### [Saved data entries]

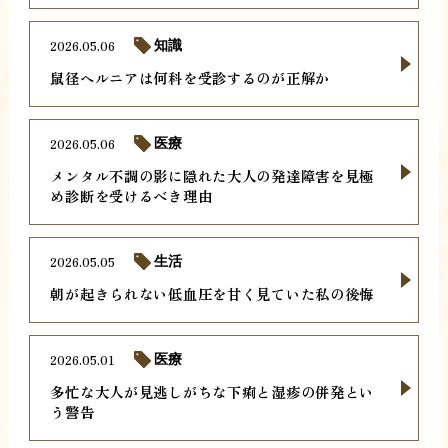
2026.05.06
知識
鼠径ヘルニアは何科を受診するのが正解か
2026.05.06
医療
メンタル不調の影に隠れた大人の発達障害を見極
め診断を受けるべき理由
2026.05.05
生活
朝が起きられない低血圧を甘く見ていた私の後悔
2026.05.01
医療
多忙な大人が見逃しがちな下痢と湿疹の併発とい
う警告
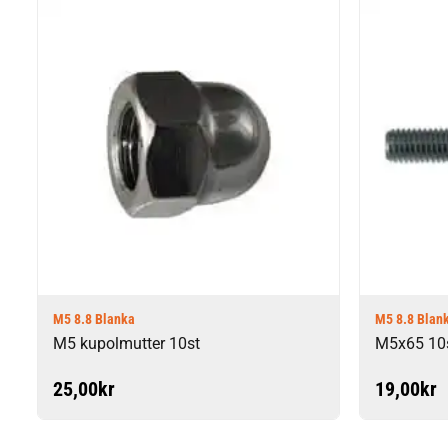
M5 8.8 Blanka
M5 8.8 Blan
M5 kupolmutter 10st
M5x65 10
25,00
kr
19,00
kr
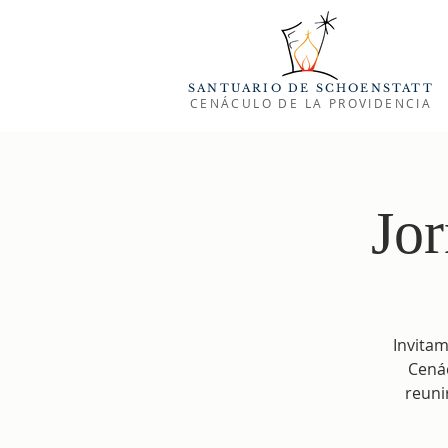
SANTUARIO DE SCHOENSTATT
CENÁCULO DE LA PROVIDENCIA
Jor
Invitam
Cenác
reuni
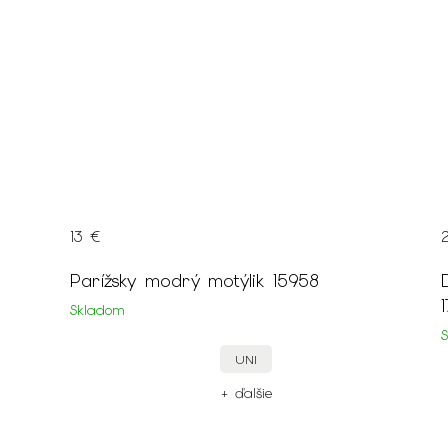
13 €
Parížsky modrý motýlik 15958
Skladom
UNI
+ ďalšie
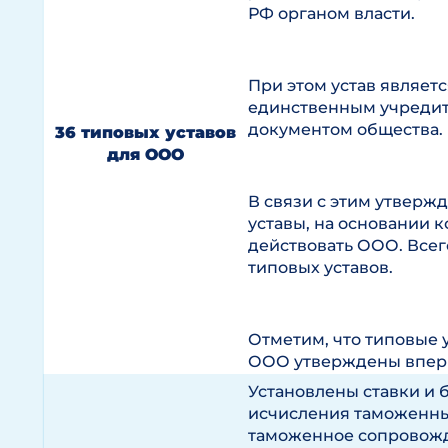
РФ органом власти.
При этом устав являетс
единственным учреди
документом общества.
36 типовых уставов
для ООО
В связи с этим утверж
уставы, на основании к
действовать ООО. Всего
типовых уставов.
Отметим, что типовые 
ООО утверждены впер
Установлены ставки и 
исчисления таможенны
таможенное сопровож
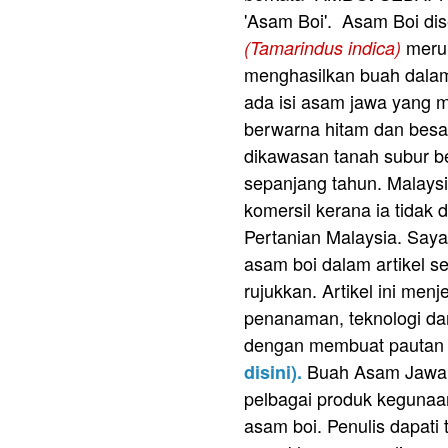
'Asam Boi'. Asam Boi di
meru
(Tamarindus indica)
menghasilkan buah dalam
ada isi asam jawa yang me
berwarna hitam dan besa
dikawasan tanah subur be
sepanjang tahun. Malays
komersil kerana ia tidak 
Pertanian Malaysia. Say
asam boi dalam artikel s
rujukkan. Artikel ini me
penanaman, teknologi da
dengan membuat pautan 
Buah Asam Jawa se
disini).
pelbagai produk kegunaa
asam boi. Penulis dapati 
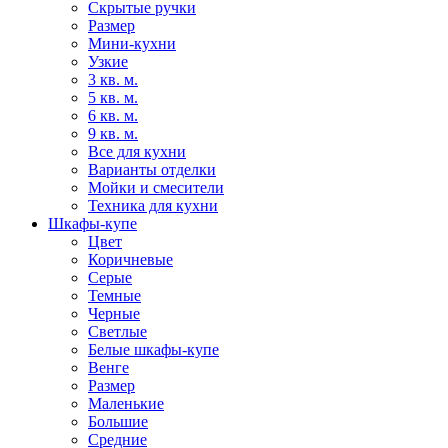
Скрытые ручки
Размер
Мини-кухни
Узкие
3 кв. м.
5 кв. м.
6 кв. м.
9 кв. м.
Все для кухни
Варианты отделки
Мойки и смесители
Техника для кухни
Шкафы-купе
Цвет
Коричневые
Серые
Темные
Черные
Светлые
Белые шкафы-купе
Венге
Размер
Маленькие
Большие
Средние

### [Exercise details]
Return every line of text from the items above word for word, without the pictures.

### [Reply to the exercise]
2026.05.06
知識
鼠径ヘルニアは何科を受診するのが正解か
2026.05.06
医療
メンタル不調の影に隠れた大人の発達障害を見極
め診断を受けるべき理由
2026.05.05
生活
朝が起きられない低血圧を甘く見ていた私の後悔
2026.05.01
医療
多忙な大人が見逃しがちな下痢と湿疹の併発とい
う警告
M5 8.8 Blanka
M5 8.8 Blan
M5 kupolmutter 10st
M5x65 10
25,00
kr
19,00
kr
SANTUARIO DE SCHOENSTATT
CENÁCULO DE LA PROVIDENCIA
Jor
Invitam
Cenác
reuni
13 €
Parížsky modrý motýlik 15958
Skladom
UNI
+ ďalšie
РФ органом власти.
При этом устав являетс
единственным учреди
документом общества.
36 типовых уставов
для ООО
В связи с этим утверж
уставы, на основании к
действовать ООО. Всего
типовых уставов.
Отметим, что типовые 
ООО утверждены впер
Установлены ставки и 
исчисления таможенны
таможенное сопровож
'Asam Boi'. Asam Boi di
meru
(Tamarindus indica)
menghasilkan buah dalam
ada isi asam jawa yang me
berwarna hitam dan besa
dikawasan tanah subur be
sepanjang tahun. Malays
komersil kerana ia tidak 
Pertanian Malaysia. Say
asam boi dalam artikel s
rujukkan. Artikel ini me
penanaman, teknologi da
dengan membuat pautan 
Buah Asam Jawa se
disini).
pelbagai produk kegunaa
asam boi. Penulis dapati 
Скрытые ручки
Размер
Мини-кухни
Узкие
3 кв. м.
5 кв. м.
6 кв. м.
9 кв. м.
Все для кухни
Варианты отделки
Мойки и смесители
Техника для кухни
Шкафы-купе
Цвет
Коричневые
Серые
Темные
Черные
Светлые
Белые шкафы-купе
Венге
Размер
Маленькие
Большие
Средние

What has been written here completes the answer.